_WHAT YOU HAVE TO DO_: Please print every record that follows, keeping each one exactly as it is.

###

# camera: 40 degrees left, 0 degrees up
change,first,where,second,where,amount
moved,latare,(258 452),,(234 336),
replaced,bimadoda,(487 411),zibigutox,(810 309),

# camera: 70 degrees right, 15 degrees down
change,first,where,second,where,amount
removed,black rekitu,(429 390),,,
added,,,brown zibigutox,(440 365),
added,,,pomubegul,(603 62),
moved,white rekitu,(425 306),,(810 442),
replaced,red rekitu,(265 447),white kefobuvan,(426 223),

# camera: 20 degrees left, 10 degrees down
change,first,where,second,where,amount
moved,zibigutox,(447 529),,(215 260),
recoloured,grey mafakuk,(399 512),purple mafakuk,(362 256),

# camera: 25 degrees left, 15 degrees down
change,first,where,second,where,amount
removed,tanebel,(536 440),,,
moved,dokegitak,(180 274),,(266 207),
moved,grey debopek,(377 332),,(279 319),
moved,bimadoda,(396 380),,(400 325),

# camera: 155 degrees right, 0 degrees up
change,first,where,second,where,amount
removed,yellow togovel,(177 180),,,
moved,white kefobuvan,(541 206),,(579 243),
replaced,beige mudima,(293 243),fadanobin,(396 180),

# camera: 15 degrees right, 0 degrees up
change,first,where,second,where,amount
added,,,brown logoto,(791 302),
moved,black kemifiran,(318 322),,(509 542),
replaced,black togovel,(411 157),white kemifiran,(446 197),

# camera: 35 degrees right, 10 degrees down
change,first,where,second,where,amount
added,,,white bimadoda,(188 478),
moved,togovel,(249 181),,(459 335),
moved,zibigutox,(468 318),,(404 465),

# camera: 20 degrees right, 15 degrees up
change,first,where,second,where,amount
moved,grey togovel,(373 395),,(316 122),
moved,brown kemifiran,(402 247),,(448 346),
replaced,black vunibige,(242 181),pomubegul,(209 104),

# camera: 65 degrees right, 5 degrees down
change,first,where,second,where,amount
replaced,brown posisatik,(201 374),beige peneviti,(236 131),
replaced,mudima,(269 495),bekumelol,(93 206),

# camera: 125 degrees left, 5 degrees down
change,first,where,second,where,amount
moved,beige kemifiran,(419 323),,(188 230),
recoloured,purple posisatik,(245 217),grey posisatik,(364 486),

###

_SOLVED PROBLEM_:
# camera: 40 degrees left, 0 degrees up
change,first,where,second,where,amount
moved,latare,(258 452),,(234 336),
replaced,bimadoda,(487 411),zibigutox,(810 309),

# camera: 70 degrees right, 15 degrees down
change,first,where,second,where,amount
removed,black rekitu,(429 390),,,
added,,,brown zibigutox,(440 365),
added,,,pomubegul,(603 62),
moved,white rekitu,(425 306),,(810 442),
replaced,red rekitu,(265 447),white kefobuvan,(426 223),

# camera: 20 degrees left, 10 degrees down
change,first,where,second,where,amount
moved,zibigutox,(447 529),,(215 260),
recoloured,grey mafakuk,(399 512),purple mafakuk,(362 256),

# camera: 25 degrees left, 15 degrees down
change,first,where,second,where,amount
removed,tanebel,(536 440),,,
moved,dokegitak,(180 274),,(266 207),
moved,grey debopek,(377 332),,(279 319),
moved,bimadoda,(396 380),,(400 325),

# camera: 155 degrees right, 0 degrees up
change,first,where,second,where,amount
removed,yellow togovel,(177 180),,,
moved,white kefobuvan,(541 206),,(579 243),
replaced,beige mudima,(293 243),fadanobin,(396 180),

# camera: 15 degrees right, 0 degrees up
change,first,where,second,where,amount
added,,,brown logoto,(791 302),
moved,black kemifiran,(318 322),,(509 542),
replaced,black togovel,(411 157),white kemifiran,(446 197),

# camera: 35 degrees right, 10 degrees down
change,first,where,second,where,amount
added,,,white bimadoda,(188 478),
moved,togovel,(249 181),,(459 335),
moved,zibigutox,(468 318),,(404 465),

# camera: 20 degrees right, 15 degrees up
change,first,where,second,where,amount
moved,grey togovel,(373 395),,(316 122),
moved,brown kemifiran,(402 247),,(448 346),
replaced,black vunibige,(242 181),pomubegul,(209 104),

# camera: 65 degrees right, 5 degrees down
change,first,where,second,where,amount
replaced,brown posisatik,(201 374),beige peneviti,(236 131),
replaced,mudima,(269 495),bekumelol,(93 206),

# camera: 125 degrees left, 5 degrees down
change,first,where,second,where,amount
moved,beige kemifiran,(419 323),,(188 230),
recoloured,purple posisatik,(245 217),grey posisatik,(364 486),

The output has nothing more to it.